Whole slide images (WSI's) and gene expression data is taken from GDC Data Portal. Whole slide images can be download from here. ID’s of each WSI used in this project is available in ‘data_files/imgs.csv’ file. To train and validate the models one would need tiles extracted from WSIs, gene expression profiles and their respected labels for each patient.
1-pre-processing: WSI’s are very large in size and it is difficult to process the entire image. So, we did extract the top 3 tiles from each slide. Preprocessing code can be downloaded from here. This tutorial contain three files ‘slide.py’, ‘filter.py’ and ‘tiles.py’.
Before executing ‘slide.py’ file, add path to WSIs directory and the directory where you want to save the tiles on line 32,143 and 751. This file will create low resolution image of each whole slide image. No changes required in ‘filter.py’ file. In file ‘tiles.py’ change the size of tile to 1536x2048 and top tiles to 3 on line 38, 39 and 40 respectively. After this modification code can be executed to generate top 3 tiles from each WSI. Slide.py->filter.py->tiles.py
2-Stain normalization: Tiles extracted from WSIs needed to be stain normalized to remove the color variations. To do that update the local paths in ‘normalization.py’ and execute it.
After above two steps one will have normalized top three tiles for each patient. Add these tiles path to ‘imgs.csv file’.

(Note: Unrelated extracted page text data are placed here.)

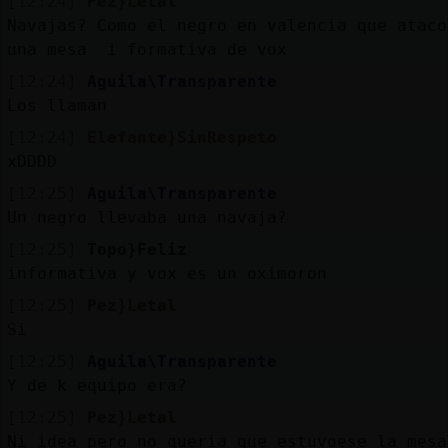
[12:24]
Pez}Letal
Navajas? Como el negro en valencia que ataco
una mesa i formativa de vox
[12:24]
Aguila\Transparente
Los llaman
[12:24]
Elefante}SinRespeto
xDDDD
[12:25]
Aguila\Transparente
Un negro llevaba una navaja?
[12:25]
Topo}Feliz
informativa y vox es un oximoron
[12:25]
Pez}Letal
Si
[12:25]
Aguila\Transparente
Y de k equipo era?
[12:25]
Pez}Letal
Ni idea pero no queria que estuvoese la mesa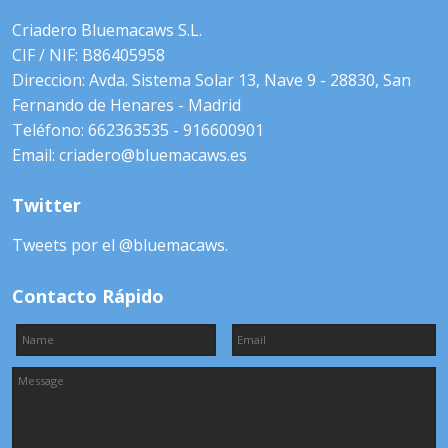
Criadero Bluemacaws S.L.
CIF / NIF: B86405958
Direccion: Avda. Sistema Solar 13, Nave 9 - 28830, San
Fernando de Henares - Madrid
Teléfono: 662363535 - 916600901
Email: criadero@bluemacaws.es
Twitter
Tweets por el @bluemacaws.
Contacto Rápido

3-data_files: This folder contain following three files:
I. imgs.csv
II. genes.csv
III. labels.csv
imgs.csv: This file contains path to tiles for each patient used in this project and which need to be updated as per your local path.
gene.csv: In this file each column represent patient’s gene profile, which is already preprocessed as discussed in paper.
labels.csv: This file contain labels (-1,1) for each patient. -1 represent chemo-resistant and +1 represent chemo-sensitive patients
NOTE: gene.csv and labels.csv files have data in same sequence as imgs.csv file have patient ID’s which will be used later for training. Also change the local path to tiles directory in imgs.csv file as needed.
So by now you will have all data required to train and validate the models. Each model will use the ‘imgs.csv’, ‘genes.csv’, ‘labels.csv’ and 'loader.py' files to load the data and 'patch_extractor.py' to extract patches from tiles, so make sure you update the local paths in ‘imgs.csv’ file.
To train the model simply execute the model file e.g. privileged_model.py which will load the genes profiles of each patient from 'genes.csv'and labels from 'labels.csv' for training and validation of privileged space model. Also one can use the ‘testing.py’ file to use the already input and lupi trained model.